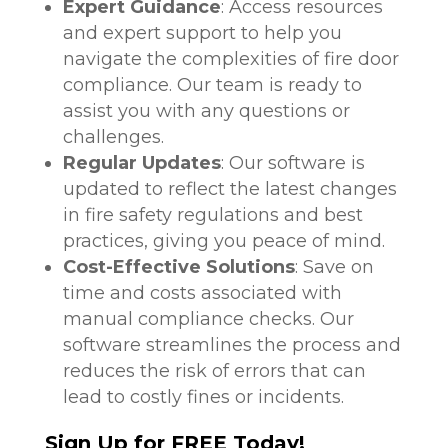
Expert Guidance
: Access resources
and expert support to help you
navigate the complexities of fire door
compliance. Our team is ready to
assist you with any questions or
challenges.
Regular Updates
: Our software is
updated to reflect the latest changes
in fire safety regulations and best
practices, giving you peace of mind.
Cost-Effective Solutions
: Save on
time and costs associated with
manual compliance checks. Our
software streamlines the process and
reduces the risk of errors that can
lead to costly fines or incidents.
Sign Up for FREE Today!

WHAT YOU NEED TO DO:
What is needed is an exact copy of all the records, minus any pictures.

ANSWER TO THIS EXERCISE:
Expert Guidance
: Access resources
and expert support to help you
navigate the complexities of fire door
compliance. Our team is ready to
assist you with any questions or
challenges.
Regular Updates
: Our software is
updated to reflect the latest changes
in fire safety regulations and best
practices, giving you peace of mind.
Cost-Effective Solutions
: Save on
time and costs associated with
manual compliance checks. Our
software streamlines the process and
reduces the risk of errors that can
lead to costly fines or incidents.
Sign Up for FREE Today!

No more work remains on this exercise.